**What you have to do**
Please return the part of the BMW Welt delivery thread below from "## bdb (Mar" up to and including "picked up a 7.", copied word for word.

**Text block**
┄┄┄┄┄┄┄┄┄┄

BMW Power: Those who take "VIP Delivery" at BMW Welt are given a full tank of gas upon delivery at BMW Welt, which is what I care about.


----------



## DXK (Jun 1, 2007)

dbs600 said:


> BMW Power: Those who take "VIP Delivery" at BMW Welt are given a full tank of gas upon delivery at BMW Welt, which is what I care about.


Is that a question of money (spent the last cent on 750) or convenience with you? Or is that just a matter of "somebody gets it and I don't"?


----------



## dbs600 (Apr 29, 2010)

The later. I am flying half way around the world and I would like to take part in the most full experience I possibly can, not minding to pay extra, within reason, for the level of service that would be provided to me per "VIP Delivery". For the hell that I went through with my Individual order, the last thing I want is any stops to the very best BMW has to offer.


----------



## BMW Power (Jul 25, 2007)

You will be very pleased with the experience, everyone is treated like a VIP. Where did you read that some customers get a full tank? Like I said, this was standard before the Welt (pre 2007) was built, but no longer. I had about 1/3 of a tank when I got mine and that seems to be about what most people are getting.


----------



## DXK (Jun 1, 2007)

In a way, you're already getting the best that BMW has to offer for less: BMW prices their cars in U.S. lower than anywhere else in the world + NYC tax is half of what every other European pays in VAT tax. i.e. your car would cost over 50% more in Holland, Norway, and Russia and even 10% more in Canada. Would you change that for a full tank of gas?


----------



## JSpira (Oct 21, 2002)

Per BMW NA, there is no super deluxe, top secret VIP Delivery program for U.S. customers. 

The program may be available in other markets but it is not a U.S. option.


----------



## BMW Power (Jul 25, 2007)

JSpira said:


> Per BMW NA, there is no super deluxe, top secret VIP Delivery program for U.S. customers.
> 
> The program may be available in other markets but it is not a U.S. option.


No one told Katy Perry ;-)
http://www.motorward.com/2010/08/after-vw-katy-perry-hooks-up-with-bmw/

Thomas Muderlak, host and manager of BMW Welt.... He was personally on hand to show Katy Perry the hightlights of BMW Welt , after which she insisted on signing the BMW Welt guestbook by kissing it.

If I had know this I would have flipped back a few pages in the guest book.


----------



## bdb (Mar 14, 2002)

When I picked up Friday there were 3 guys picking up. Well 1 guy and his 2 minders? They bit sat back of him while he did the signing off the paperwork. And they both wore sunglasses. And he picked up a 7. 

Also only US and German customers can collect at the welt.


----------



## dbs600 (Apr 29, 2010)

BMW Power said:


> You will be very pleased with the experience, everyone is treated like a VIP. Where did you read that some customers get a full tank? Like I said, this was standard before the Welt (pre 2007) was built, but no longer. I had about 1/3 of a tank when I got mine and that seems to be about what most people are getting.

┄┄┄┄┄┄┄┄┄┄

**Collected material**
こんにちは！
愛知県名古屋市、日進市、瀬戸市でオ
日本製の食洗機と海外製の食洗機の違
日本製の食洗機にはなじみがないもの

┄┄┄┄┄┄┄┄┄┄

**Task response**
## bdb (Mar 14, 2002)

When I picked up Friday there were 3 guys picking up. Well 1 guy and his 2 minders? They bit sat back of him while he did the signing off the paperwork. And they both wore sunglasses. And he picked up a 7.